ASSIGNMENT> Extend the market report on Asian and Malaysian stocks below with a further paragraph that begins after its final sentence.

EXCERPT TO READ>
= Beginning of Section =
Global. Taking cues from the relief rallies in Dow (+1.8%) and Nikkei 225 (+3.1%), Asian markets ended higher (MSCI Asia Ex-Japan: +2.8 pts to 687.9) as the prospects of a gradual policy tightening allayed some of the fears about the Fed’s latest hawkish tilt. After the 587-pt rally on 21 June, the Dow ended +68 pts to 33945 after fluctuating within 33751 (-126 pts) and 34040 (+163 pts) levels while the Nasdaq ended at a record high (+111 pts to 14253). The positive performance was driven by Powell’s reiteration in a congressional hearing that the Fed intends to encourage a "broad and inclusive" recovery of the job market and not to raise interest rates too quickly based only on the fear of coming inflation.

Malaysia. KLCI inched up 1.8 pts to 1574 after hovering within a tight 1571.2-1577.6 band as investors weighed on the latest S&P affirmation of Malaysia's sovereign credit ratings and the Fed’s latest policy shift. About 5.9bn securities were traded for RM3.1bn, compared with 6bn shares worth RM2.8bn last Monday whilst market breadth was positive as 528 gainers beat 481 losers. Domestic institutions emerged as the major net buyers with net inflows of RM61m (45% of trading value; 5D: -RM78m) followed by local retail investors (+RM81m; 38.2% of trading value; 5D: +RM387m). Meanwhile, foreigners resumed net selling for a 2nd day (-RM142m; 16.8% of trading value; 5D: -RM309m) after net buying RM76m last week.
= End of Section =
RECORDS>
= Beginning of Section =
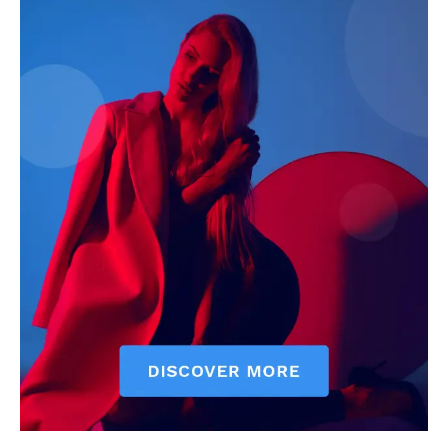
See More
TasuedFinest List 2019: Top
Check out 4 Tasued Student
10 Tasued artists of the year
Celebrities that Trend for the
In "Featured"
week
In "Gossip & Lifestyle"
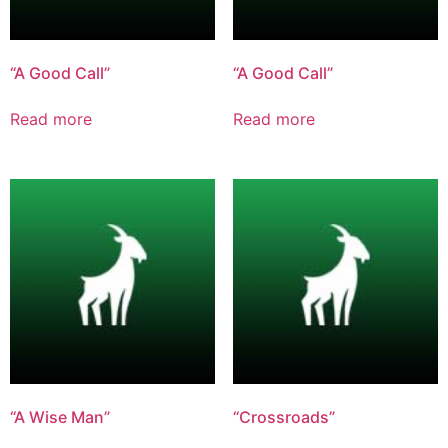
“A Good Call”
“A Good Call”
Read more
Read more
“A Wise Man”
“Crossroads”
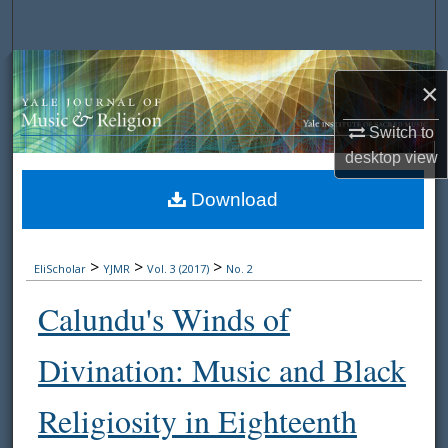
Search
Browse Collections
×
My Account
Switch to
desktop
view
About
Download
Digital Commons Network™
>
>
>
EliScholar
YJMR
Vol. 3 (2017)
No. 2
Calundu's Winds of
Divination: Music and Black
Religiosity in Eighteenth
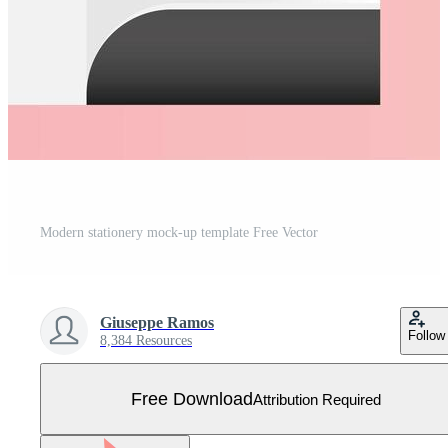
Modern stationery mock-up template Free Vector
Giuseppe Ramos
Follow
8,384 Resources
Free Download
Attribution Required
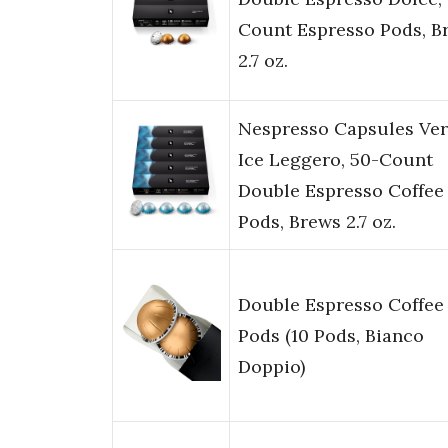
Count Espresso Pods, B
2.7 oz.
Nespresso Capsules Ver
Ice Leggero, 50-Count
Double Espresso Coffee
Pods, Brews 2.7 oz.
Double Espresso Coffee
Pods (10 Pods, Bianco
Doppio)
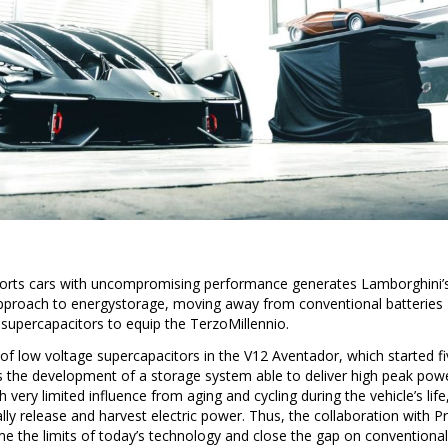
sports cars with uncompromising performance generates Lamborghini’
approach to energystorage, moving away from conventional batteries
f supercapacitors to equip the TerzoMillennio.
on of low voltage supercapacitors in the V12 Aventador, which started f
is the development of a storage system able to deliver high peak pow
 very limited influence from aging and cycling during the vehicle’s life
lly release and harvest electric power. Thus, the collaboration with Pr
e the limits of today’s technology and close the gap on conventional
= End of Section =
ANSWER SPACE>
TECHNICAL OUTLOOK: KLCI

As KLCI’s tepid rebound yesterday remains a tad below the key 200D SMA or 1577 levels, we reiterate our sideways consolidation view going forward until the congested resistances at 1590-1603 levels are taken out successfully. On the downside, key supports are situated at 1565-1552 zones. A decisive breakdown below 1552 (YTD low) may send the index lower towards 1545 (61.8% FR) and 1533 (20M SMA) levels.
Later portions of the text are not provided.